YOUR INSTRUCTIONS → Rewrite all the lines of the records, changing every "Search" to "Find" and leaving everything else as it is.

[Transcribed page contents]
------------------------------

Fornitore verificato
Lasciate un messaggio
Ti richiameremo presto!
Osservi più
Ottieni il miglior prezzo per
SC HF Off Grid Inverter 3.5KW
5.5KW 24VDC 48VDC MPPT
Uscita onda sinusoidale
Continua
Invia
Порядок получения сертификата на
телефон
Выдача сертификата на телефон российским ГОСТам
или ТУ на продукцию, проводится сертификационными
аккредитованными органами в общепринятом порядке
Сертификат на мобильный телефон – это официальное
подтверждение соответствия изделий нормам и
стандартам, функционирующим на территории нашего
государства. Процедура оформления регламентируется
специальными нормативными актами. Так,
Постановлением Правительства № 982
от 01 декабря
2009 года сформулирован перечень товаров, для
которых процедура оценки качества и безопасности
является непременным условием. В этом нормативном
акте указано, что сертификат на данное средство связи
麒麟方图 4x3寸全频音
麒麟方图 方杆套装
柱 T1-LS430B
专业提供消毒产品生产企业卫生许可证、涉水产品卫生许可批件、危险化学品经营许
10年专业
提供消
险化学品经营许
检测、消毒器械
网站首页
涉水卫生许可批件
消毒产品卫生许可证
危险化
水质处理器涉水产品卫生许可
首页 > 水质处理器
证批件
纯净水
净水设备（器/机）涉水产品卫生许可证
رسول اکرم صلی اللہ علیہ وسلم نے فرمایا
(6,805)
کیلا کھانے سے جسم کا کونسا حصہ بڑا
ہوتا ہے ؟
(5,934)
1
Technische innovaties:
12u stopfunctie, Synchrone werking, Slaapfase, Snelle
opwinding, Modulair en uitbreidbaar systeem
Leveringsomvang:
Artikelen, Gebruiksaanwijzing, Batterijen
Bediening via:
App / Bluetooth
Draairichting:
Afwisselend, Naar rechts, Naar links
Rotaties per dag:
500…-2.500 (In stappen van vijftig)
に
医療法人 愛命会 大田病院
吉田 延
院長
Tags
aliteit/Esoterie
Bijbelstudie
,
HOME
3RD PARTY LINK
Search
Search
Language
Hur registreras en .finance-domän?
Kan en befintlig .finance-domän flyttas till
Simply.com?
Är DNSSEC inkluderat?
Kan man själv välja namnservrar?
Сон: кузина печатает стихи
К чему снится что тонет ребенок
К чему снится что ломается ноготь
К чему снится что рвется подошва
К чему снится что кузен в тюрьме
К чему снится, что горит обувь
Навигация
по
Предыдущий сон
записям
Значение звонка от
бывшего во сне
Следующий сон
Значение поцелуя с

------------------------------

TASK SOLUTION →
Fornitore verificato
Lasciate un messaggio
Ti richiameremo presto!
Osservi più
Ottieni il miglior prezzo per
SC HF Off Grid Inverter 3.5KW
5.5KW 24VDC 48VDC MPPT
Uscita onda sinusoidale
Continua
Invia
Порядок получения сертификата на
телефон
Выдача сертификата на телефон российским ГОСТам
или ТУ на продукцию, проводится сертификационными
аккредитованными органами в общепринятом порядке
Сертификат на мобильный телефон – это официальное
подтверждение соответствия изделий нормам и
стандартам, функционирующим на территории нашего
государства. Процедура оформления регламентируется
специальными нормативными актами. Так,
Постановлением Правительства № 982
от 01 декабря
2009 года сформулирован перечень товаров, для
которых процедура оценки качества и безопасности
является непременным условием. В этом нормативном
акте указано, что сертификат на данное средство связи
麒麟方图 4x3寸全频音
麒麟方图 方杆套装
柱 T1-LS430B
专业提供消毒产品生产企业卫生许可证、涉水产品卫生许可批件、危险化学品经营许
10年专业
提供消
险化学品经营许
检测、消毒器械
网站首页
涉水卫生许可批件
消毒产品卫生许可证
危险化
水质处理器涉水产品卫生许可
首页 > 水质处理器
证批件
纯净水
净水设备（器/机）涉水产品卫生许可证
رسول اکرم صلی اللہ علیہ وسلم نے فرمایا
(6,805)
کیلا کھانے سے جسم کا کونسا حصہ بڑا
ہوتا ہے ؟
(5,934)
1
Technische innovaties:
12u stopfunctie, Synchrone werking, Slaapfase, Snelle
opwinding, Modulair en uitbreidbaar systeem
Leveringsomvang:
Artikelen, Gebruiksaanwijzing, Batterijen
Bediening via:
App / Bluetooth
Draairichting:
Afwisselend, Naar rechts, Naar links
Rotaties per dag:
500…-2.500 (In stappen van vijftig)
に
医療法人 愛命会 大田病院
吉田 延
院長
Tags
aliteit/Esoterie
Bijbelstudie
,
HOME
3RD PARTY LINK
Find
Find
Language
Hur registreras en .finance-domän?
Kan en befintlig .finance-domän flyttas till
Simply.com?
Är DNSSEC inkluderat?
Kan man själv välja namnservrar?
Сон: кузина печатает стихи
К чему снится что тонет ребенок
К чему снится что ломается ноготь
К чему снится что рвется подошва
К чему снится что кузен в тюрьме
К чему снится, что горит обувь
Навигация
по
Предыдущий сон
записям
Значение звонка от
бывшего во сне
Следующий сон
Значение поцелуя с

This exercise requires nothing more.